I have always maintained, and must always continue to believe, that there is no school for a novelist which can equal that of journalism. In the police court, at inquests in the little upper rooms of tenth-rate public-houses, and in the hospitals which it was my business to visit nightly, I began to learn and understand the poor. I began on my own account to investigate their condition, and as a result of one or two articles about the Birmingham slums, was promoted at a bound from the post of police-court reporter to that of Special Correspondent. Six guineas a week, with a guinea a day for expenses, looked like an entry into Eldorado. There was a good deal of heartburning and jealousy amongst the members of the staff; but I dare say all that is forgotten long ago.
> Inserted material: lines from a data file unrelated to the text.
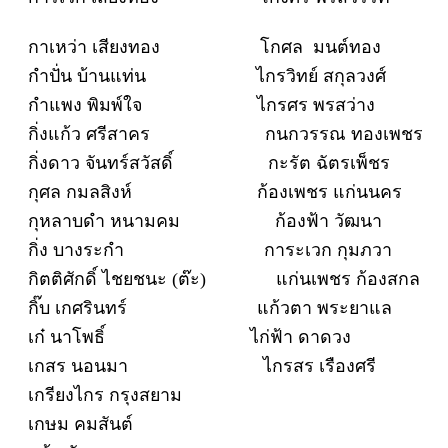
กาเหว่า เสียงทอง โกศล มนต์ทอง
กำปั่น บ้านแท่น ไกรวิทย์ สกุลวงศ์
กำแพง พิมพ์ใจ ไกรศร พรสว่าง
กิ่งแก้ว ศรีสาคร กนกวรรณ ทองเพชร
กิ่งดาว จันทร์สวัสดิ์ กะรัต ฉัตรเพ็ชร
กุศล กมลสิงห์ ก้องเพชร แก่นนคร
กุหลาบดำ หนามคม ก้องฟ้า วัฒนา
กิ่ง บางระกำ การะเวก กุมภวา
กิตติศักดิ์ ไชยชนะ (ต๊ะ) แก่นเพชร ก้องสกล
กิ๊บ เกศรินทร์ แก้วตา พระยาแล
เก๋ นาโพธิ์ ไก่ฟ้า ดาดวง
เกสร นอนมา ไกรสร เรืองศรี
เกรียงไกร กรุงสยาม
เกษม คมสันต์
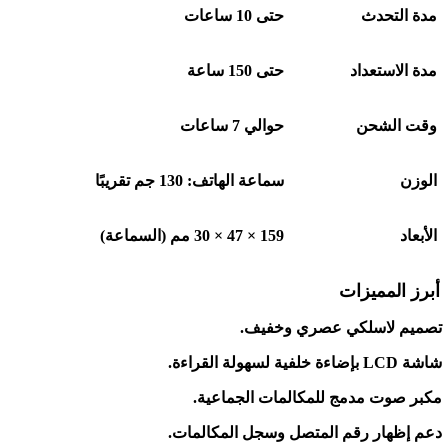
مدة التحدث
حتى 10 ساعات
مدة الاستعداد
حتى 150 ساعة
وقت الشحن
حوالي 7 ساعات
الوزن
سماعة الهاتف: 130 جم تقريبًا
الأبعاد
159 × 47 × 30
مم (السماعة)
أبرز المميزات
تصميم لاسلكي عصري وخفيف
.
شاشة
LCD
بإضاءة خلفية لسهولة القراءة
.
مكبر صوت مدمج للمكالمات الجماعية
.
دعم إظهار رقم المتصل وسجل المكالمات
.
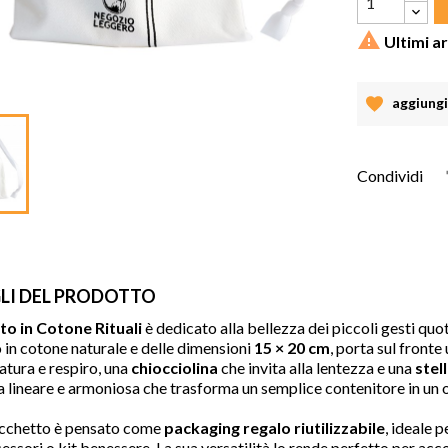

Ultimi ar
aggiungi 
Condividi
LI DEL PRODOTTO
to in Cotone Rituali
è dedicato alla bellezza dei piccoli gesti quot
 in cotone naturale e delle dimensioni
15 × 20 cm
, porta sul fronte
atura e respiro, una
chiocciolina
che invita alla lentezza e una
stel
a lineare e armoniosa che trasforma un semplice contenitore in un
cchetto è pensato come
packaging regalo riutilizzabile
, ideale 
cessori o kit benessere. La sua versatilità lo rende perfetto per acc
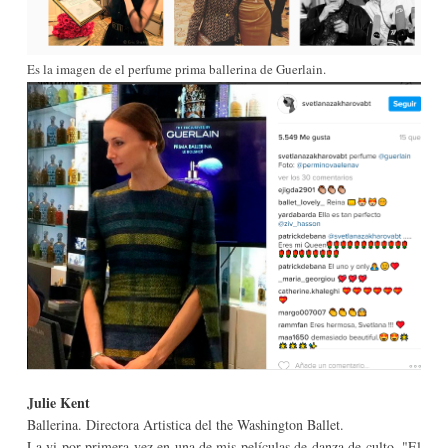
Es la imagen de el perfume prima ballerina de Guerlain.
J
ulie Kent
Ballerina. Directora Artistica del the Washington Ballet.
La vi por primera vez en una de mis películas de danza de culto, "El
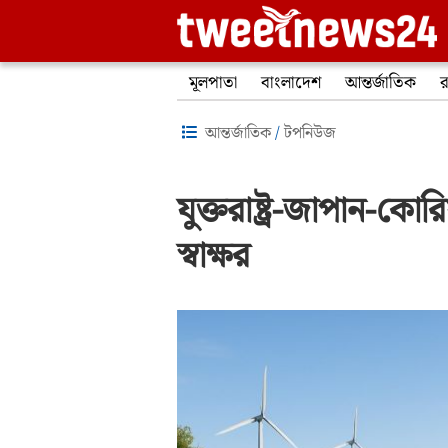
মূলপাতা
বাংলাদেশ
আন্তর্জাতিক
র
আন্তর্জাতিক
/
টপনিউজ
যুক্তরাষ্ট্র-জাপান-ক
স্বাক্ষর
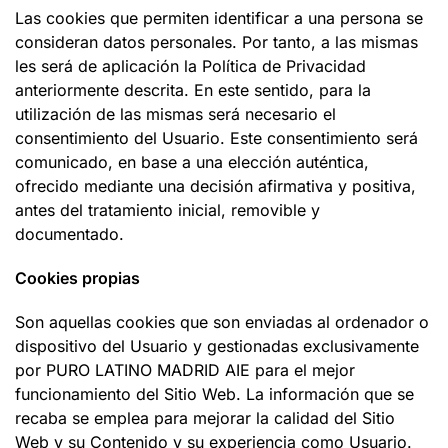
Las cookies que permiten identificar a una persona se
consideran datos personales. Por tanto, a las mismas
les será de aplicación la Política de Privacidad
anteriormente descrita. En este sentido, para la
utilización de las mismas será necesario el
consentimiento del Usuario. Este consentimiento será
comunicado, en base a una elección auténtica,
ofrecido mediante una decisión afirmativa y positiva,
antes del tratamiento inicial, removible y
documentado.
Cookies propias
Son aquellas cookies que son enviadas al ordenador o
dispositivo del Usuario y gestionadas exclusivamente
por PURO LATINO MADRID AIE para el mejor
funcionamiento del Sitio Web. La información que se
recaba se emplea para mejorar la calidad del Sitio
Web y su Contenido y su experiencia como Usuario.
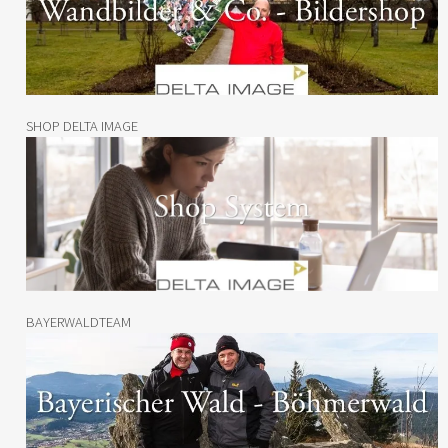
SHOP DELTA IMAGE
BAYERWALDTEAM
The first real chance I got was afforded me by the first election by ballot which took place in England. This was at Pontefract, where the Hon. Hugh Childers was elected in a contest against Lord Pollington. Some barrister-at-law had published a synopsis of the Ballot Act, which I bought for a shilling at New Street Station and studied all the way to Pontefract I sent off five columns of copy by rail in time to catch the morning issue of the paper, and received the first open sign of editorial favour on my return in the form of a cheque for ten pounds over and above my charges. The money was welcome enough; but that it should come from the hands of my hero and man of men, and should be accompanied by words of unqualified approval, was, I think, more inspiriting than anything could possibly be to me now. A very little while later Dawson came to me with a new commission.

'I hate this kind of business,' he said, 'but it has to be done, and we will do it once for all.'

There was an execution to take place at Worcester. One Edward Hughes, a plasterer, I think, had murdered his wife under circumstances of extraordinary provocation. The woman had left him once with a paramour, and when she was deserted he had taken her back again. She left him a second time and was again deserted, and again he condoned her offence. She left him a third time, and he went to look for her. She was living in clover, and she jeered when he begged her to return. It was set forth in evidence that he had told her that he would see her once more. He walked home—a distance of three or four miles—borrowed a razor, returned to the house in which the woman was living, asked for an interview outside in the darkness, and there almost severed her head from her body. He surrendered himself immediately to the police, was tried for his life, and sentenced to be hanged.